When you have power, and you want to silence voices of legitimate inquiry, it’s easy to charge dissenters with lawless speech.

“What does a hate crimes bill have to do with money for U.S. troops fighting in Afghanistan and Iraq?

Nothing, except that the National Defense Authorization Act, which will win final passage in Congress and be sent to the president’s desk this week, also contains the Matthew Shepard and James Byrd Jr. Hate Crimes Prevention Act, which Democrats placed inside the defense measure over Republican objections.

The crime bill — which would broaden the protected classes for hate crimes to include sexual orientation and “gender identity,” which the bill defines as a victim’s “actual or perceived gender-related characteristics” — passed the House earlier this year as a stand-alone measure. But it’s never had the votes to succeed by itself in the Senate. So over the summer Democrats, with the power of their 60-vote majority, attached it to the defense bill.”

What does this have to do with a defense bill? In fact, what resemblance does this bear to the truth?

“Republicans argued that the two measures had nothing to do with each other. Beyond that, GOP lawmakers feared the new bill could infringe on First Amendment rights in the name of preventing broadly defined hate crimes. The bill’s critics, including many civil libertarians, argued that the hate crimes provision could chill freedom of speech by empowering federal authorities to accuse people of inciting hate crimes, even if the speech in question was not specifically related to a crime.

Republican Sen. Sam Brownback offered an amendment saying the bill could not be “construed or applied in a manner that infringes on any rights under the First Amendment” and could not place any burden on the exercise of First Amendment rights “if such exercise of religion, speech, expression, or association was not intended to plan or prepare for an act of physical violence or incite an imminent act of physical violence against another.”

The Senate passed Brownback’s amendment. After that, several Republicans, their fears allayed, voted for the whole defense/hate crimes package, which passed the Senate last July.”

Okay, good. But then…

“Then it was time for the House and Senate bills to go to a conference committee, where the differences between them would be ironed out. That’s where the real action began.

First, the committee — controlled by majority Democrats, of course — inserted the hate crimes measure into the House bill, where it had not been before. Then lawmakers made some crucial changes to Brownback’s amendment. Where Brownback had insisted, and the full Senate had agreed, that the bill could not burden the exercise of First Amendment rights, the conference changed the wording to read that the bill could not burden the exercise of First Amendment rights “unless the government demonstrates … a compelling governmental interest” to do otherwise.

That means your First Amendment rights are protected — unless they’re not.”

Here’s the lesson of this exercise…

“In the past, Democrats knew they couldn’t get away with a trick like stuffing a hate crimes bill into a defense measure because there was a Republican president to threaten a veto. But now, President Obama says he’ll proudly approve the improbable combination of national defense and hate crimes.

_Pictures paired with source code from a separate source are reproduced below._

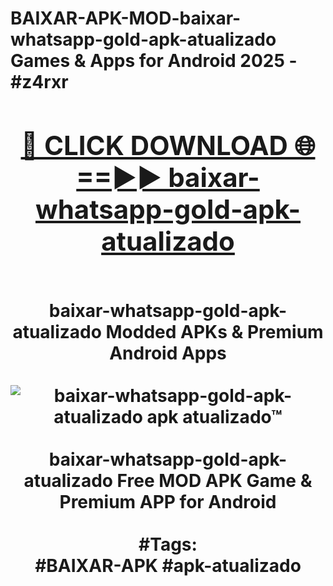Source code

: <h1>BAIXAR-APK-MOD-baixar-whatsapp-gold-apk-atualizado Games & Apps for Android 2025 - #z4rxr
<br>
<div align="center">
<h2><a href="https://apps.libra.edu.pl?baixar-whatsapp-gold-apk-atualizado" rel="nofollow">🔴 CLICK DOWNLOAD 🌐==►► baixar-whatsapp-gold-apk-atualizado</a></h2>
<br>
baixar-whatsapp-gold-apk-atualizado Modded APKs & Premium Android Apps
<br>
<br>
<a href="https://apps.libra.edu.pl?baixar-whatsapp-gold-apk-atualizado" rel="nofollow" data-target="animated-image.originalLink"><img src="https://github.com/user-attachments/assets/0f9c940e-d8b0-45ae-aac7-cd30a18b3e1c" alt="baixar-whatsapp-gold-apk-atualizado apk atualizado™" style="max-width: 100%; display: inline-block;" data-target="animated-image.originalImage"></a>
<br><br>
baixar-whatsapp-gold-apk-atualizado Free MOD APK Game & Premium APP for Android
<br><br>
#Tags:
<br>
#BAIXAR-APK #apk-atualizado
</div>
<br>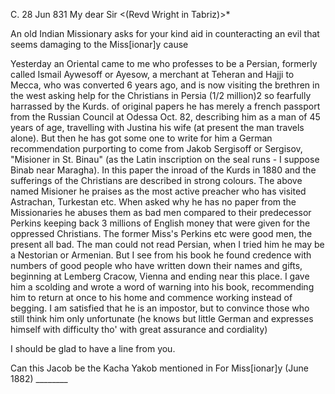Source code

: C. 28 Jun 831
My dear Sir <(Revd Wright in Tabriz)>*

An old Indian Missionary asks for your kind aid in counteracting an evil that seems damaging to the Miss[ionar]y cause

Yesterday an Oriental came to me who professes to be a Persian, formerly called Ismail Aywesoff or Ayesow, a merchant at Teheran and Hajji to Mecca, who was converted 6 years ago, and is now visiting the brethren in the west asking help for the Christians in Persia (1/2 million)2 so fearfully harrassed by the Kurds. of original papers he has merely a french passport from the Russian Council at Odessa Oct. 82, describing him as a man of 45 years of age, travelling with Justina his wife (at present the man travels alone). But then he has got some one to write for him a German recommendation purporting to come from Jakob Sergisoff or Sergisov, "Misioner in St. Binau" (as the Latin inscription on the seal runs - I suppose Binab near Maragha). In this paper the inroad of the Kurds in 1880 and the sufferings of the Christians are described in strong colours. The above named Misioner he praises as the most active preacher who has visited Astrachan, Turkestan etc. When asked why he has no paper from the Missionaries he abuses them as bad men compared to their predecessor Perkins keeping back 3 millions of English money that were given for the oppressed Christians. The former Miss's Perkins etc were good men, the present all bad. The man could not read Persian, when I tried him he may be a Nestorian or Armenian. But I see from his book he found credence with numbers of good people who have written down their names and gifts, beginning at Lemberg Cracow, Vienna and ending near this place. I gave him a scolding and wrote a word of warning into his book, recommending him to return at once to his home and commence working instead of begging. I am satisfied that he is an impostor, but to convince those who still think him only unfortunate (he knows but little German and expresses himself with difficulty tho' with great assurance and cordiality)

I should be glad to have a line from you.

Can this Jacob be the Kacha Yakob mentioned in For Miss[ionar]y (June 1882) ________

“I will sign it into law,” the president told a cheering crowd at the gay activist group Human Rights Campaign on Saturday. “Together we will have moved closer to that day when no one has to be afraid to be gay in America.”

Actually, we will have moved closer to that day when lawmakers use stealthy, behind-closed-doors maneuvers to chip away at fundamental constitutional rights. Ask Republicans how it happened, and they say simply, “Elections have consequences.” They’re right.